Although sterilization plus endometrial ablation is an option, you counsel the patient that the published “success” rates do not apply to her. Given her young age, obesity, and anovulatory status, endometrial ablation has a greater likelihood of failure. Further, when abnormal bleeding recurs, it may be difficult to assess this high-risk patient’s endometrium.

You also discuss Mirena, which would provide long-term contraception and also manage her menorrhagia and dysmenorrhea; indeed, it is FDA-approved for this indication. In fact, Mirena would address all of this patient’s concerns, offering superb contraception and reliable reductions in bleeding and pelvic pain in the setting of endometriosis and adenomyosis.

Overall, this woman is best served by a highly reliable approach that manages her contraceptive needs and her menorrhagia and dysmenorrhea while reducing her risk for endometrial hyperplasia and cancer. Given the long-term endometrial-sampling problems ablation would create, it is not an optimal solution for this woman.

What this evidence means for practice
When assessing technology, consider which patients it was tested in, your patient’s diagnosis and long-term health risks, the cost and success rate of the technology, and the availability of less invasive options.


How to assess new data on a technology or procedure

Gill SE, Mills BB. Physician opinions regarding elective bilateral salpingectomy with hysterectomy and for sterilization. JMIG. 2013;20(4):517–521.

CASE 2: A healthy patient seeks permanent contraception

At her annual well-woman visit, your 42-year-old patient (G3P3) asks to discuss permanent contraception now that she has completed her family. She has used OCs for more than 10 years without problems. She is a nonsmoker of normal weight (BMI of 22 kg/m2), with normal blood pressure and vital signs. Her family history is remarkable for the health of her parents and siblings: Her mother is 68 years old and well; her father, 70, also is healthy. There is no family history of breast or ovarian cancer, prostate cancer, or significant medical illness.

What options would you offer this patient? Given recent data suggesting that ovarian cancer may originate in the fallopian tubes, would you recommend prophylactic salpingectomy as her contraceptive method of choice?

This patient has many options. In describing them to her, it would be important to focus on the breadth of safe, reversible, long-acting contraceptives now available, including their respective risks, benefits, and long-term outcomes and costs. It also is important to consider the published data on these methods, weighing their relevance to her overall health and medical history. Although some data regarding the origin of ovarian cancer in the fallopian tubes may be especially compelling, it may not be wise to extrapolate it from a specific group of women to all patients, as we shall see.

Option 1: Cyclic OCs

This option should not be excluded, despite the need for daily dosing, because the patient has used it successfully for more than 10 years. OCs are highly effective and have the added benefits of reducing menstrual blood loss, alleviating cramps, and lowering the risks of endometrial and ovarian cancer.7

Option 2: LARC

Long-acting reversible contraceptive (LARC) methods include the LNG-IUS, the copper intrauterine device (IUD; ParaGard, Teva), and the etonogestrel implant (Nexplanon, Merck). Each of these contraceptives is similar to sterilization in terms of efficacy. None requires the interruption of sexual activity or weekly or monthly trips to the pharmacy.

The LNG-IUS and the etonogestrel implant have the added benefits of reducing menstrual blood loss and reducing or eliminating premenstrual symptoms and cramps in most women. In addition, they may reduce the risk of unopposed estrogen stimulation of the endometrium associated with perimenopausal anovulatory cycles.

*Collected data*

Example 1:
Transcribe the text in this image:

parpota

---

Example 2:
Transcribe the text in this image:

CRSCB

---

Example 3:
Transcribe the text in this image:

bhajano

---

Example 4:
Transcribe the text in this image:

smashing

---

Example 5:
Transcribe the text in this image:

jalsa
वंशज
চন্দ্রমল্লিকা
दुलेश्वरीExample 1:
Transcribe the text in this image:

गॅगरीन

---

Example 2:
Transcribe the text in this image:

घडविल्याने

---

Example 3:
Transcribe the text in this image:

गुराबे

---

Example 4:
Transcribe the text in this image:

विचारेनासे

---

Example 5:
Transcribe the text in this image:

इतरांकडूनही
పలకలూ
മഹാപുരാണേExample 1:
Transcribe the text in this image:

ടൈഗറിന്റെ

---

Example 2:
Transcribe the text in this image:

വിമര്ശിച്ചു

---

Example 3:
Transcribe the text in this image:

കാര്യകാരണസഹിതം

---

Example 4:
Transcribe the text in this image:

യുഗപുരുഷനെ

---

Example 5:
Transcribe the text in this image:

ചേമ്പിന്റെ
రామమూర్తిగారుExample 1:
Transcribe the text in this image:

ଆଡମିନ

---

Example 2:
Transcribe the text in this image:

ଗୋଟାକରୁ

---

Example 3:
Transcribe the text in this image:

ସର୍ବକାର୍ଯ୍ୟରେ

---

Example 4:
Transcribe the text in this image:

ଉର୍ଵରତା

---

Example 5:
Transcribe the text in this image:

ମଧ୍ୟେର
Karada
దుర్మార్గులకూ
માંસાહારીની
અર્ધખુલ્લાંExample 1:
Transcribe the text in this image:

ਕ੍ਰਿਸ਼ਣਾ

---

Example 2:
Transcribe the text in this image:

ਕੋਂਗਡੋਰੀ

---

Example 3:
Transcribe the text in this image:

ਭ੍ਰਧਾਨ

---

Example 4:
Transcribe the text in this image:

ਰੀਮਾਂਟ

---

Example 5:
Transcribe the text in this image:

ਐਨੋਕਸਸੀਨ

*Actions to take*
A) In the contraception passage, which three methods are named as long-acting reversible contraceptives?
B) From the contraception passage, extract the words from "The LNG-IUS and" to "perimenopausal anovulatory cycles.".

*Answers by task*
A) The LNG-IUS, the copper IUD (ParaGard), and the etonogestrel implant (Nexplanon).

B)
The LNG-IUS and the etonogestrel implant have the added benefits of reducing menstrual blood loss and reducing or eliminating premenstrual symptoms and cramps in most women. In addition, they may reduce the risk of unopposed estrogen stimulation of the endometrium associated with perimenopausal anovulatory cycles.